Zoho can commit to an engineering-driven culture in large part because it has found so much success on its own — without any outside investment.
“Because we don’t have to answer to anyone, as far as hitting revenue numbers or hiring outside consultants to dictate how we do things, we have the complete flexibility to shape our own destiny at our own pace,” Ian said. “But that doesn’t mean we aren’t fiercely competitive. Zoho is extremely profitable and always has been from day one.
Unlike their competitors who typically flip the ratio and spend upwards of 80 percent of their earnings on staffing for sales and marketing, Zoho maintains a more frugal approach to both, instead investing heavily in product development and engineering.
“We built the brand very intentionally,” Ian said. “We’ve always had a very frugal sensibility from the start and we really wanted to focus on the products. That’s where our passion is.”
Many Zoho hires tend to stick around for the long haul, according to Ian, who said most product managers have been at the company for at least eight years. “From a management point of view, this inherently gives our executive team a lot of trust in our ability to get things done because our teams have a lot of experience working together.”
“We also feel that there is no shame in making mistakes and taking risks,” said Ian, a 12-year employee. “You don’t get fired at Zoho for trying something and failing. In fact, this is how innovation works: You try until you succeed.“
Zoho Balances Business and Employees to Foster Room for Growth
Now with more than 20 million users worldwide, Zoho prides themselves on being at the leading edge of creating useful and relevant software that organizations need to stay competitive and cost effective. Beyond the products, however, Zoho remains passionate about their employees.
Here’s another example of Zoho doing things a little differently than most companies: Ian told us about a longtime receptionist working at the main office in Chennai, India. One day, Sridhar came by to chat. After enquiring about her life and current responsibilities, Sridhar asked what she’d like to do at the company in the long-term. The conversation proved to be a fateful one.
“A year and a half later, she is now the Product Marketing Leader for one of our products,” Ian said. “She has done extremely well.

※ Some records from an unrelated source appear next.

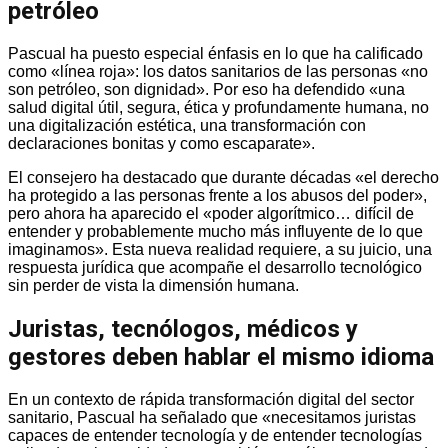
petróleo
Pascual ha puesto especial énfasis en lo que ha calificado
como «línea roja»: los datos sanitarios de las personas «no
son petróleo, son dignidad». Por eso ha defendido «una
salud digital útil, segura, ética y profundamente humana, no
una digitalización estética, una transformación con
declaraciones bonitas y como escaparate».
El consejero ha destacado que durante décadas «el derecho
ha protegido a las personas frente a los abusos del poder»,
pero ahora ha aparecido el «poder algorítmico… difícil de
entender y probablemente mucho más influyente de lo que
imaginamos». Esta nueva realidad requiere, a su juicio, una
respuesta jurídica que acompañe el desarrollo tecnológico
sin perder de vista la dimensión humana.
Juristas, tecnólogos, médicos y
gestores deben hablar el mismo idioma
En un contexto de rápida transformación digital del sector
sanitario, Pascual ha señalado que «necesitamos juristas
capaces de entender tecnología y de entender tecnologías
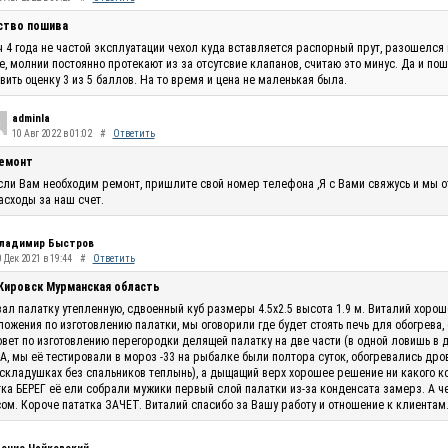
ство пошива
 4 года не частой эксплуатации чехол куда вставляется распорный прут, разошелся 
, молнии постоянно протекают из за отсутсвие клапанов, считаю это минус. Да и по
вить оценку 3 из 5 баллов. На то время и цена не маленькая была.
adminla
10 Авг 2022 в 01:02
#
Ответить
емонт
сли Вам необходим ремонт, пришлите свой номер телефона ,Я с Вами свяжусь и мы 
асходы за наш счет.
ладимир Быстров
 Дек 2021 в 19:44
#
Ответить
 Кировск Мурманская область
ал палатку утепленную, сдвоенный куб размеры 4.5х2.5 высота 1.9 м. Виталий хоро
ожения по изготовлению палатки, мы оговорили где будет стоять печь для обогрева,
овет по изготовлению перегородки делящей палатку на две части (в одной ловишь в 
, мы её тестировали в мороз -33 на рыбалке были полтора суток, обогревались дро
складушках без спальников теплынь), а дыщащий верх хорошее решение ни какого кон
ка БЕРЕГ её ели собрали мужики первый слой палатки из-за конденсата замерз. А ч
ом. Короче пататка ЗАЧЕТ. Виталий спасибо за Вашу работу и отношение к клиентам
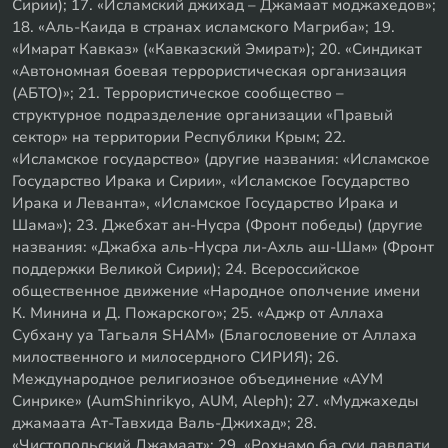
Сирии); 17. «Исламский джихад – Джамаат моджахедов»;
18. «Аль-Каида в странах исламского Магриба»; 19.
«Имарат Кавказ» («Кавказский Эмират»); 20. «Синдикат
«Автономная боевая террористическая организация
(АБТО)»; 21. Террористическое сообщество –
структурное подразделение организации «Правый
сектор» на территории Республики Крым; 22.
«Исламское государство» (другие названия: «Исламское
Государство Ирака и Сирии», «Исламское Государство
Ирака и Леванта», «Исламское Государство Ирака и
Шама»); 23. Джебхат ан-Нусра (Фронт победы) (другие
названия: «Джабха аль-Нусра ли-Ахль аш-Шам» (Фронт
поддержки Великой Сирии); 24. Всероссийское
общественное движение «Народное ополчение имени
К. Минина и Д. Пожарского»; 25. «Аджр от Аллаха
Субхану уа Тагьаля SHAM» (Благословение от Аллаха
милоственного и милосердного СИРИЯ); 26.
Международное религиозное объединение «АУМ
Синрике» (AumShinrikyo, AUM, Aleph); 27. «Муджахеды
джамаата Ат-Тавхида Валь-Джихад»; 28.
«Чистопольский Джамаат»; 29. «Рохнамо ба суи давлати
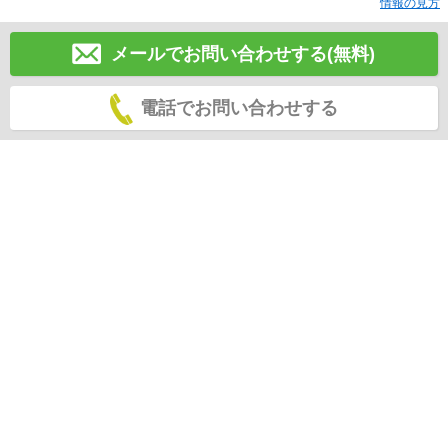
情報の見方
メールでお問い合わせする(無料)
電話でお問い合わせする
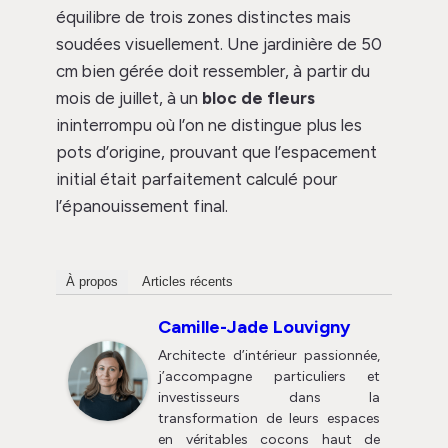
équilibre de trois zones distinctes mais
soudées visuellement. Une jardinière de 50
cm bien gérée doit ressembler, à partir du
mois de juillet, à un
bloc de fleurs
ininterrompu où l’on ne distingue plus les
pots d’origine, prouvant que l’espacement
initial était parfaitement calculé pour
l’épanouissement final.
À propos
Articles récents
Camille-Jade Louvigny
Architecte d’intérieur passionnée,
j’accompagne particuliers et
investisseurs dans la
transformation de leurs espaces
en véritables cocons haut de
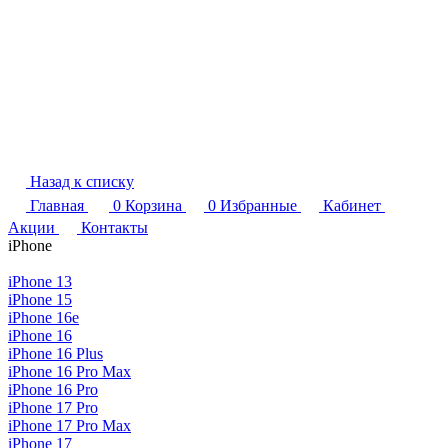
Назад к списку
Главная
0
Корзина
0
Избранные
Кабинет
Акции
Контакты
iPhone
iPhone 13
iPhone 15
iPhone 16e
iPhone 16
iPhone 16 Plus
iPhone 16 Pro Max
iPhone 16 Pro
iPhone 17 Pro
iPhone 17 Pro Max
iPhone 17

She’s very passionate, extremely motivated, and doing great.”
As evidenced by her story (and others) and Zoho University, Ian said the company has a knack for finding talent in the unlikeliest of places — and then getting out of their way with a “light” management style and not much of an organizational hierarchy.
“If you want to switch to a different track, or you make a couple of products that don’t work, it’s not a big deal,” he said. “We’re not tied to a single product, and we can afford to take our time. It’s been very refreshing to work for a company where it’s not just about the numbers. It’s about getting something done. It’s about having respect for the individual, where everyone counts. It’s also about having the opportunity to build a different kind of company, one that has a heart and a soul that doesn’t need to throttle employees in order to succeed. Happy employees lead to happy customers, and we have a lot of both.”